Vous pouvez agir sans vous plier à tous les caprices et les égarements de vos contemporains en utilisant l’action non-violente qui passera par l’information, la pratique du dialogue, la concertation, la connaissance de l’autre, de la psychologie quitte à appliquer la désobéissance civique et citoyenne, quitte à utiliser dans un rapport de force la dissuasion, le chantage, la grève de la faim, la séduction, la ruse, des subterfuges, des pièges, des leurres, des astuces, des hypocrisies et des manœuvres mais sans jamais nuire à votre adversaire d’une manière fangeuse.
Possibilité de la non-violence laïque :
Les hommes sont mûrs pour cet enseignement non-violent qui a été refoulé. C’est maintenant que ce message peut être entendu par des peuples qui ont mûri. Depuis le début du 20ème siècle, le monde a traversé deux épouvantables guerres remettant en cause la bonté, la beauté, l’amour jusqu’à l’existence même de Dieu.
Le niveau d’instruction de l’ensemble des pays d’Occident a considérablement augmenté, ce phénomène s’est accéléré depuis une quinzaine d’années avec la généralisation de l’informatique personnelle et de l’Internet.
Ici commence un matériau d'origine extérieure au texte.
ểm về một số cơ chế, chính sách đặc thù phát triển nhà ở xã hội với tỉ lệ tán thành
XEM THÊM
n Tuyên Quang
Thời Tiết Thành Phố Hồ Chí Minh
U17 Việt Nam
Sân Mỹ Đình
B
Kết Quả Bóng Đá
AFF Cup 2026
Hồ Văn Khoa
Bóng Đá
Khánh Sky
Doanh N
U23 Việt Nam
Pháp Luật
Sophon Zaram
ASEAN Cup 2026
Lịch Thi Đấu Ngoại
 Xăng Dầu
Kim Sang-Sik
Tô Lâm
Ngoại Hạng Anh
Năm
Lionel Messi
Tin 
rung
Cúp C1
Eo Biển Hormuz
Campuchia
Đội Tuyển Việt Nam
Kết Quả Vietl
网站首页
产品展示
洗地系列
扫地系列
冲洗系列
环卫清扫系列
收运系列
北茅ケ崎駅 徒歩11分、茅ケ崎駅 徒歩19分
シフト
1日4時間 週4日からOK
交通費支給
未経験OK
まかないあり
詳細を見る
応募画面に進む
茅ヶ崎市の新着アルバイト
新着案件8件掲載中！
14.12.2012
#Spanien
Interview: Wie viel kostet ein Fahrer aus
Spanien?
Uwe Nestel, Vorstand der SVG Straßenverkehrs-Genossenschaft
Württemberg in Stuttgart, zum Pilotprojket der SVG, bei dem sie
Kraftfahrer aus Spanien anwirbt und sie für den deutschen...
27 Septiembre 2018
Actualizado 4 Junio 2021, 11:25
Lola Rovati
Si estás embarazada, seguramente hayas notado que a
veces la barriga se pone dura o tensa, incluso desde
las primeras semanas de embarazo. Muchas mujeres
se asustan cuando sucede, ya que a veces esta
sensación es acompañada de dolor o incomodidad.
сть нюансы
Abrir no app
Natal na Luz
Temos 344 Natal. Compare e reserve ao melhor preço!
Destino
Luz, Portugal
Sans avoir recours à la vision non-dualiste du monisme, l'être humain athée et rationnel considère qu’il ne peut aller au-delà des limites de ses sens et des connaissances scientifiques, que sa compréhension de la réalité est partielle devant un monde pluriel avec une multiplicité de points de vue, ainsi la réalité peut être perçue sous des angles différents mais toujours avec la possibilité d’admettre que l’Autre aussi a raison. La formation, l’éducation, le dialogue, la culture et l’Art doivent amoindrir la violence inhérente à l’être humain. L’action non-violente passera par l’information, la pratique du dialogue, la concertation, la connaissance de l’autre, de la psychologie quitte à appliquer la désobéissance civique et citoyenne, quitte à appliquer la ruse, des pièges, de l'intox sans jamais tomber dans la dégradation de l'Autre.